I miss the sense of community I had when I was a conservative Christian. Even though that community didn't exactly foster critical thinking, even though I had to work so hard to hide all my doubts about basic tenets of the faith, and even though no one really knew me 'cause I was lying to all of us about my gender identity: still, in a way, those were some of the closest friends I've ever had.
I moved to Edmonton in December of 2012; before that I'd been living in a town called Grande Prairie. In Grande Prairie I played piano at my local church, and I helped out with the soup kitchen they ran. I attended a weekly bible study group, and I lived with all Christian roommates— (one was even an ordained clergy member). One of the main reasons I moved was to get away from all that. By the end of 2012 it was finally becoming apparent to me that I was losing my faith. I needed space to ask basic questions about what I thought was true, and I wasn't going to find that space in the evangelical Christian community. So I got out.

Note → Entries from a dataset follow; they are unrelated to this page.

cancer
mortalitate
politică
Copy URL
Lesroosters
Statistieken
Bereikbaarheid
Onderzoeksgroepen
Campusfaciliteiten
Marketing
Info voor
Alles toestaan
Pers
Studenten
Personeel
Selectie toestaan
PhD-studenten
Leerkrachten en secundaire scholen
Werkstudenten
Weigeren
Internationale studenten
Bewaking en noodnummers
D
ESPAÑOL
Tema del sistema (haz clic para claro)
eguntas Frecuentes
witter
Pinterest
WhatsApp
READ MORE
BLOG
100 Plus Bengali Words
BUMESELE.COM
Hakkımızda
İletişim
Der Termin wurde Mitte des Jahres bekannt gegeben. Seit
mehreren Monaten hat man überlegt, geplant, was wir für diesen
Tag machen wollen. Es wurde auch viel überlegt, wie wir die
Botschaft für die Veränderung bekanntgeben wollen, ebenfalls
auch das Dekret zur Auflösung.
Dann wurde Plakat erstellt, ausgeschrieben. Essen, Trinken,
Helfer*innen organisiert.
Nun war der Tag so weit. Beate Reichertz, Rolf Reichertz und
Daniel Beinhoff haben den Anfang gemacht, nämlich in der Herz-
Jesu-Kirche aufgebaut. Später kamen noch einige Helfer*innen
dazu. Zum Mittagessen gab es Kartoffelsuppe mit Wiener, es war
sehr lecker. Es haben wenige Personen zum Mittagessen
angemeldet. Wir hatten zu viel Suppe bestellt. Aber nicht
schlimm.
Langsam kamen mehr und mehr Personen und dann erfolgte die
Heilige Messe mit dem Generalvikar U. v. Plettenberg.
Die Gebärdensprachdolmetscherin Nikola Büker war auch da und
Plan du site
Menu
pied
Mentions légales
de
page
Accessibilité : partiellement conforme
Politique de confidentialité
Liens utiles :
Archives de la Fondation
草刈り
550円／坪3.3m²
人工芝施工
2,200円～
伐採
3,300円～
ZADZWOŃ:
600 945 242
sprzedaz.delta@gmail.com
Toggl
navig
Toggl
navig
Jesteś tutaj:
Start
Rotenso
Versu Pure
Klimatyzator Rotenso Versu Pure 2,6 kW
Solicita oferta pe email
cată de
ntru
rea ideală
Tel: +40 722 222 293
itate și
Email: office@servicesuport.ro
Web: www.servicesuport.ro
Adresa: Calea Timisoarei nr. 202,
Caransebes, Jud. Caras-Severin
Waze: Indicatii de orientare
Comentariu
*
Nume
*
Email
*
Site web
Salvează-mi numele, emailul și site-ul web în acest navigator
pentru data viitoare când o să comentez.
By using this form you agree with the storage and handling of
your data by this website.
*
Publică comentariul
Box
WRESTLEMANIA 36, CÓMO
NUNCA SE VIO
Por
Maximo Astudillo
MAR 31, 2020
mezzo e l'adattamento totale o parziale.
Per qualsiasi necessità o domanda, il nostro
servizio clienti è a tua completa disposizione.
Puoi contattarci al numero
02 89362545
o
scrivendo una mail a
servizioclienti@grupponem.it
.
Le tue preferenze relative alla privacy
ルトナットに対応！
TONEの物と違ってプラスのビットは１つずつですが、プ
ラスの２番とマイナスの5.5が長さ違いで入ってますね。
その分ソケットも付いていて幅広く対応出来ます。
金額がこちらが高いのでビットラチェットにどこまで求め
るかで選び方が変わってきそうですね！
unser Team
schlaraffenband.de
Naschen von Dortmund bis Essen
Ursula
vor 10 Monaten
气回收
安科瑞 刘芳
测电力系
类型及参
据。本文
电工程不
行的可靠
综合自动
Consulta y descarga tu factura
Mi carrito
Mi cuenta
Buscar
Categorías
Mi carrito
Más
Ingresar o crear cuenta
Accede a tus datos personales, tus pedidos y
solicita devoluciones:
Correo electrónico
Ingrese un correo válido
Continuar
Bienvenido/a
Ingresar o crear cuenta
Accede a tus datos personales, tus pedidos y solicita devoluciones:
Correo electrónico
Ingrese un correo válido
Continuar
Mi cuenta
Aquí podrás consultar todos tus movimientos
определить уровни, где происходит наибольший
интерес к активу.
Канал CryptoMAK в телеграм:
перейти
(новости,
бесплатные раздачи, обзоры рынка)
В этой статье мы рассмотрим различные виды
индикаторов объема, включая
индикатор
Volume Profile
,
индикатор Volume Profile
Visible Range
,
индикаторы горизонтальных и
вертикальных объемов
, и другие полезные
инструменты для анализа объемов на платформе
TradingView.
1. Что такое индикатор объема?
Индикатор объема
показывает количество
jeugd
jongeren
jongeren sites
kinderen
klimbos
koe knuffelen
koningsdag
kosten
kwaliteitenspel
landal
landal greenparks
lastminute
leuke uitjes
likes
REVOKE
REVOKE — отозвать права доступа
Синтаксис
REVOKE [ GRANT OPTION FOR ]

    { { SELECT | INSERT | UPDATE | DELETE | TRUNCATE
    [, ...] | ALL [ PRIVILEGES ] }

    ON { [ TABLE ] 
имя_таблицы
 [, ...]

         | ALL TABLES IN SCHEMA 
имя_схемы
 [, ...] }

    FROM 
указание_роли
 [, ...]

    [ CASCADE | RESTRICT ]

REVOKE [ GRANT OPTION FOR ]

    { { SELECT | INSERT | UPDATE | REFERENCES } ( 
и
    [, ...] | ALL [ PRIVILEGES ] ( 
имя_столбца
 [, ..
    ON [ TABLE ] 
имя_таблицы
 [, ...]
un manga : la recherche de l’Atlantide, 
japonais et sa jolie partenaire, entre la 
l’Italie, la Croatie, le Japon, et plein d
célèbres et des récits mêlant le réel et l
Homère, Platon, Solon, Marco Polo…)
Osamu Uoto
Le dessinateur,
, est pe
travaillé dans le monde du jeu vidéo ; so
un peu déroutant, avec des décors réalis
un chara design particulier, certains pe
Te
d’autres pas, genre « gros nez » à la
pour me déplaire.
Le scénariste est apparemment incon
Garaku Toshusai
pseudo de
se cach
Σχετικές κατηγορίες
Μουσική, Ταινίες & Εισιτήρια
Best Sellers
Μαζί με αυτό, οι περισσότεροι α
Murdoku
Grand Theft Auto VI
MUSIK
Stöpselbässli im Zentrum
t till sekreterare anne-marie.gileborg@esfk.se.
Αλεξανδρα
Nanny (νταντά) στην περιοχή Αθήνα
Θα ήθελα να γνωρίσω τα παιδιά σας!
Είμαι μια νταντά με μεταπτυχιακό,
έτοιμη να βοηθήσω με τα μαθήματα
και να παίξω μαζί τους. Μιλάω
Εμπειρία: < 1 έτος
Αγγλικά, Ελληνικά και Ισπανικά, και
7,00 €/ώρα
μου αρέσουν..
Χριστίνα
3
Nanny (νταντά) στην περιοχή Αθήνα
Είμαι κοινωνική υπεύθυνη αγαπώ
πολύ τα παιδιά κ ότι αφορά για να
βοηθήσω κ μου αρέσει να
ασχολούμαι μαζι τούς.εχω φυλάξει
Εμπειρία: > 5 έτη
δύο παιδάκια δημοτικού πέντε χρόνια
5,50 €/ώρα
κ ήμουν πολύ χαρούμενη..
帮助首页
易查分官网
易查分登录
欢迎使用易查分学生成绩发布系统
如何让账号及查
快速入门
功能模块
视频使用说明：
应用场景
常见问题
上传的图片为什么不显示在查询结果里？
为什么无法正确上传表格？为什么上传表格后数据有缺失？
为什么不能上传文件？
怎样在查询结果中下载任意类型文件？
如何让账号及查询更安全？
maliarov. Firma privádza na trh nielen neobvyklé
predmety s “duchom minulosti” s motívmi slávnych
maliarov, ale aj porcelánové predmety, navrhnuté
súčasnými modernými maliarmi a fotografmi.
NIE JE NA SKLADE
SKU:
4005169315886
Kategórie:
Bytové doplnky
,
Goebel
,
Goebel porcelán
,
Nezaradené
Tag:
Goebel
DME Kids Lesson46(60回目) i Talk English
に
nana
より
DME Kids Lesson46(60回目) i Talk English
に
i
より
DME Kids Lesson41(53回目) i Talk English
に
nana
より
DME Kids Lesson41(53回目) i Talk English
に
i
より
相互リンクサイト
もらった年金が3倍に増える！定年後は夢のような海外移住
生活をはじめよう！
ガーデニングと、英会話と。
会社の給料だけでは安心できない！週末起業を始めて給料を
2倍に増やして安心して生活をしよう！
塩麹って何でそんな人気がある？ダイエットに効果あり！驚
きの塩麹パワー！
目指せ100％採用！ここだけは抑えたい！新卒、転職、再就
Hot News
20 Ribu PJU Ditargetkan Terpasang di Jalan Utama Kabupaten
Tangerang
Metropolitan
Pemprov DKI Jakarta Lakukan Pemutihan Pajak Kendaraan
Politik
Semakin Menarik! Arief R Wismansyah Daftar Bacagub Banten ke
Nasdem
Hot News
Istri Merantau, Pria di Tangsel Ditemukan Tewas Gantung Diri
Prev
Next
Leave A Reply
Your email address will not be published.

I moved to Edmonton because that's where my family lives and I thought I might end up going to school here, (which in fact I did). I found the space to ask questions, and in that space I discovered and accepted that I am transgender. But what I lost in the process was a close, loving community. I still keep in touch with some of my old friends through Facebook, but I feel like we're drifting apart. It makes me sad.
I suppose what I ought to do is get involved in the queer community here in Edmonton. (I went to two meetings of my school's queer social club, and one meeting of a trans support group, but that's all.) To be part of a community again, and one where I can actually be myself, would be fantastic. I'm shy and making friends is hard, but still I should try.
Oh, and guess what? I got to see Laverne Cox speak last Friday! She gave a talk as part of my school's pride week, it was really good. Even though I went by myself, it was very refreshing to be in a huge room full of people who accept the legitimacy of trans identites. That's precisely the kind of community I want to be a part of!